As price transparency trends call attention to hospitals and physician’s offices to display the costs of their services, we’ve learned some new hot topic terms and seen behind the curtain to learn some of hospitals’ greatest self-pay secrets. This can be blamed in large part to Steven Brill’s Time article “Bitter Pill: Why Medical Bills Are Killing Us,” which due to its impressively widespread distribution, has influenced a whole new market of patients to explore the world of health care costs.
The main challenge patients say they face is that there is nowhere to go to find accurate aggregates for pricing. Come to find out, since 2006 the California Office of Statewide Health Planning & Development has been requiring hospitals to submit a list of their average costs along with the costs of 25 other common procedures. This list with the mythical costs everyone says do not exist, is called a chargemaster, also referred to as the Charge Description Master.

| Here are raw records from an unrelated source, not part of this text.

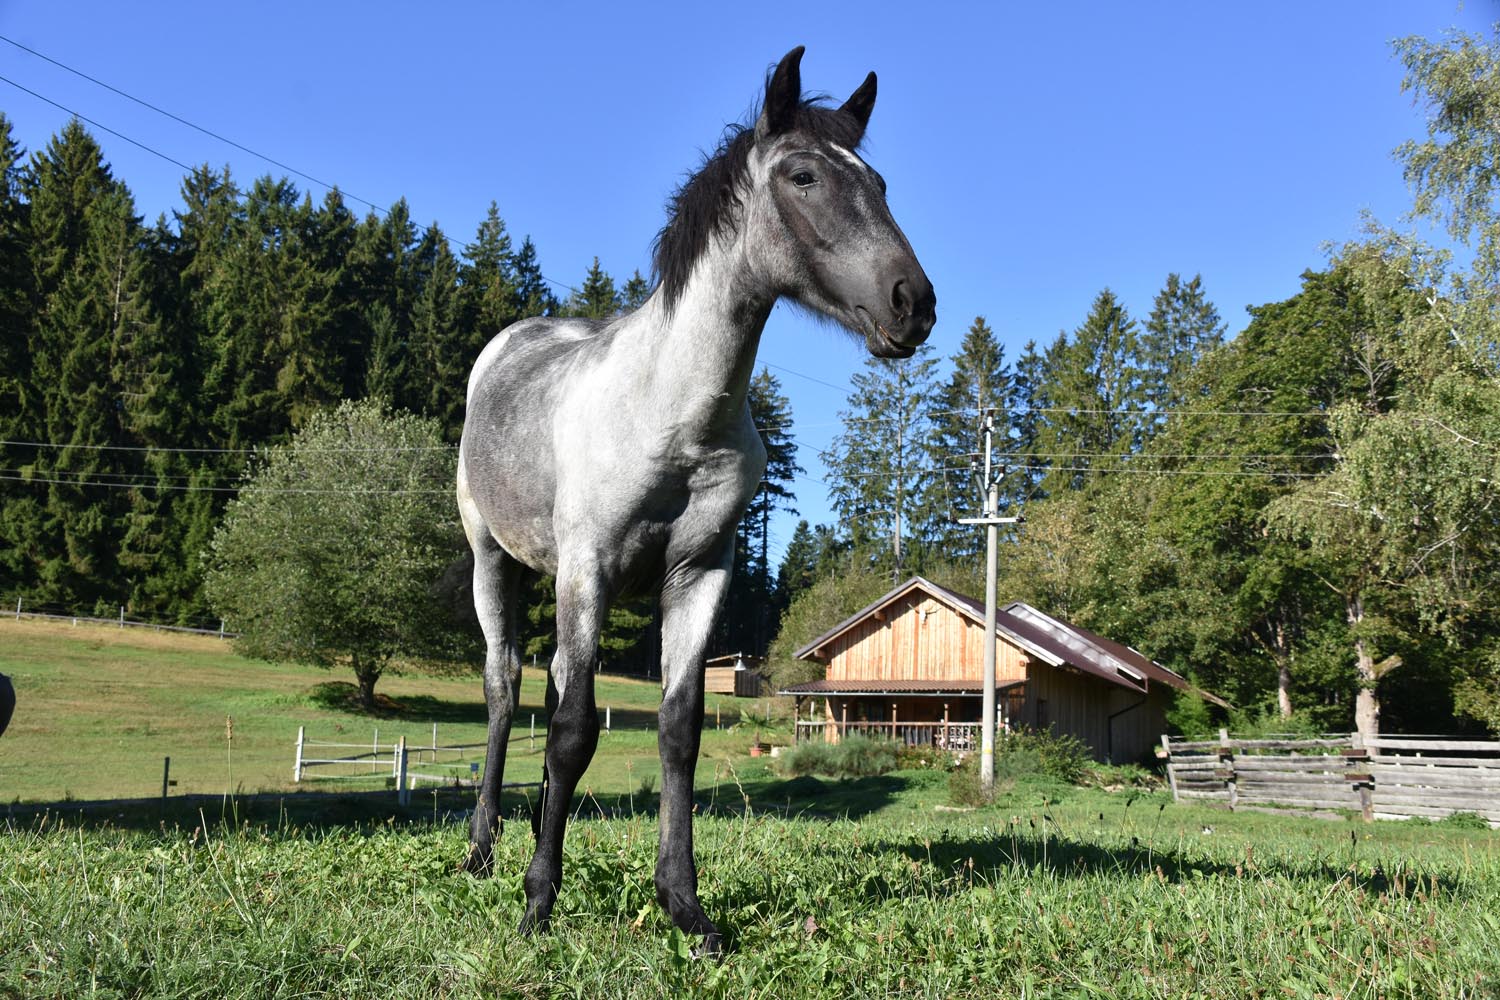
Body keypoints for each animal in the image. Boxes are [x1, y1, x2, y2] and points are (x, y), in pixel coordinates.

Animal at [456, 48, 930, 953]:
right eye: (804, 175)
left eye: (884, 182)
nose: (912, 304)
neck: (673, 416)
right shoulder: (590, 571)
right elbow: (574, 731)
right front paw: (539, 902)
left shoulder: (700, 575)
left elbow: (678, 731)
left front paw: (686, 906)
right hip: (494, 560)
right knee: (503, 690)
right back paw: (484, 850)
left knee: (544, 690)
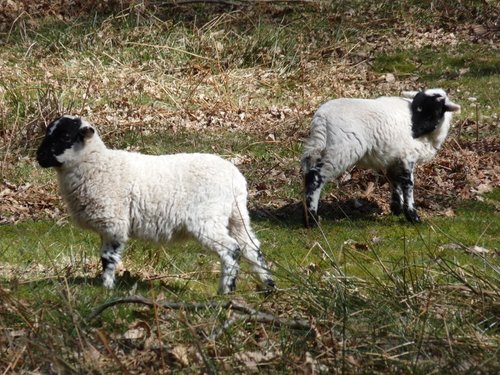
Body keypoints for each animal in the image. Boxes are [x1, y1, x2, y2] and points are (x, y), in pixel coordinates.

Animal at [37, 116, 276, 296]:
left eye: (66, 136)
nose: (39, 157)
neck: (97, 165)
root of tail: (236, 180)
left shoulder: (114, 222)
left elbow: (108, 258)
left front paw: (106, 287)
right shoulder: (108, 225)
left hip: (208, 219)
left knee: (232, 249)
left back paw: (225, 291)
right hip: (237, 217)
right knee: (251, 248)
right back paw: (268, 286)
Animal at [300, 89, 460, 228]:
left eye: (433, 112)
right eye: (416, 109)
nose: (413, 132)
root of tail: (321, 118)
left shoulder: (395, 158)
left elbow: (394, 181)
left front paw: (396, 208)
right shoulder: (408, 155)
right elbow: (408, 184)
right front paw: (412, 216)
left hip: (324, 149)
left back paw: (307, 216)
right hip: (341, 150)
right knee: (315, 177)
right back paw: (312, 219)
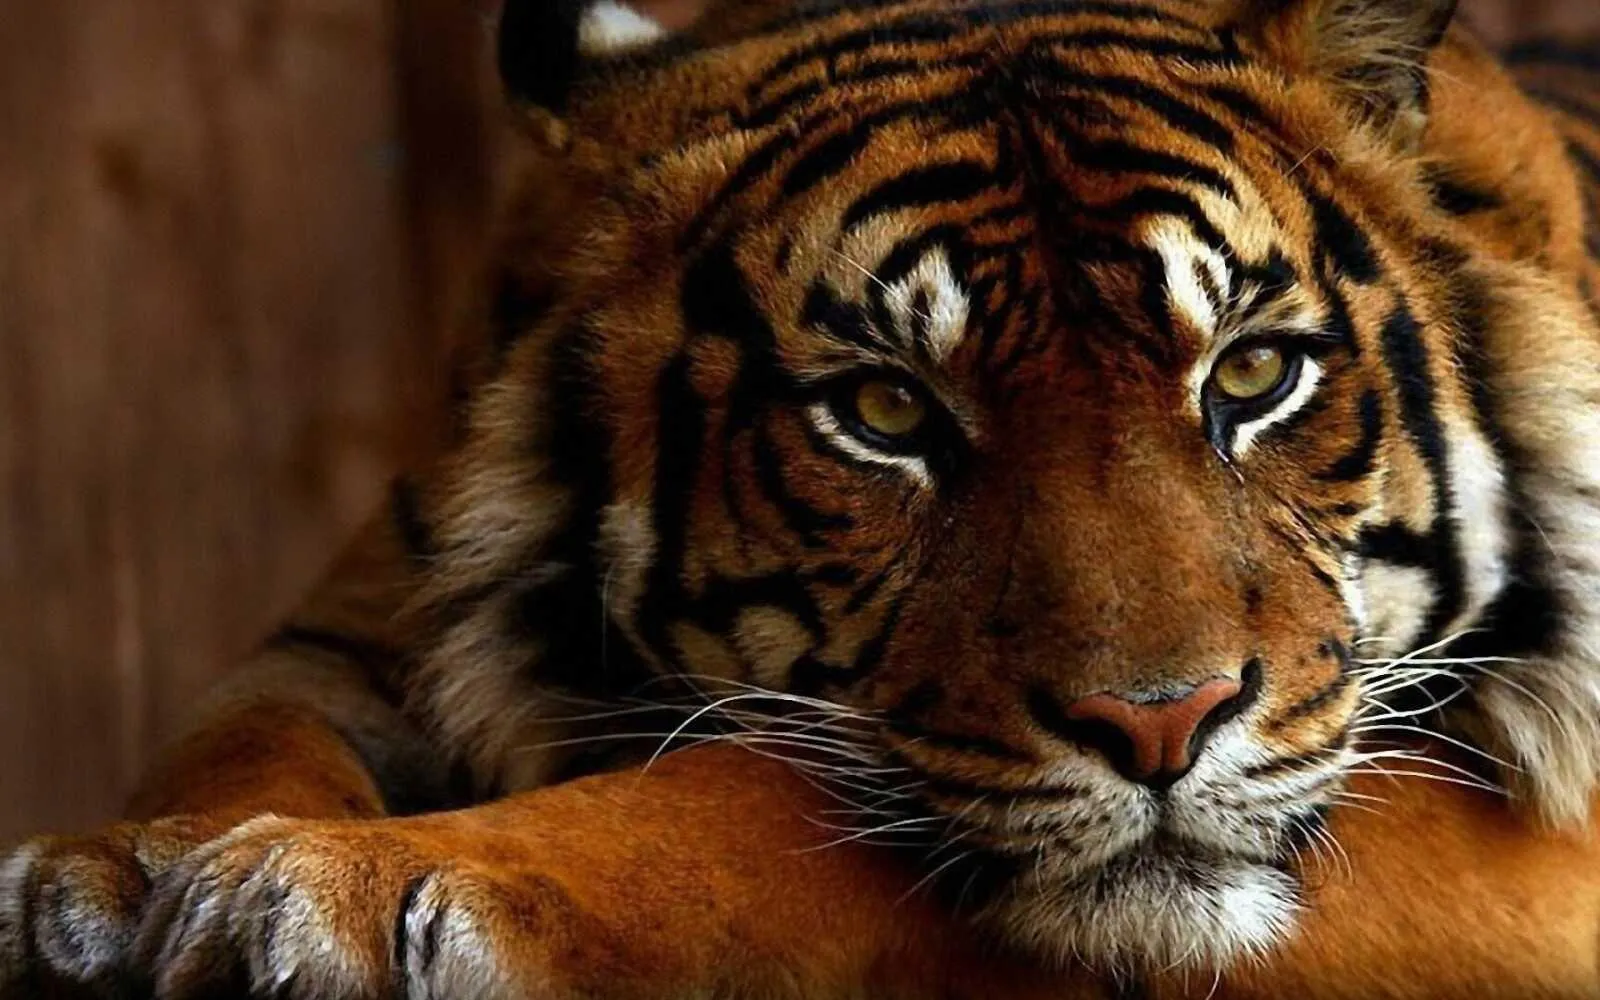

This comprehensive list of procedures with their billable costs for patients and insurance providers includes services, procedures, fees, supplies and anything that could incur costs during the time, which a patient is at a hospital. These costs vary significantly from hospital to hospital, and often times they don’t even know where all of the costs come from lending understanding to the price gaps that exist. The list price is designed to give patients with good insurance coverage breaks on cost, consequently transferring the full list cost to uninsured patients and those paying out-of-pocket for services who are unluckily and usually the more price conscious patients.
An article by Hal Stern, the CEO of Financial Health, discussed the biggest mistakes that hospitals and providers can make with self-pay, mostly pointing to the need for more avenues and payment options or improved patient relations. Now we can add chargemasters to that list, often leading hospitals to out-price their care for uninsured patients since Mr. Brill unearthed their best-kept secret from patient-consumers.
With hospitals charging anywhere from $1,000 to $2,000 for diagnostic imaging services like MRIs for uninsured patients, patients are forced to look elsewhere for affordable pricing or risk their health by forgoing necessary procedures. Thank goodness for the rise in quality and cost transparency, and websites that help patients see that they can, in fact, get the care that they deserve if they aren’t afraid of doing a little comparison shopping.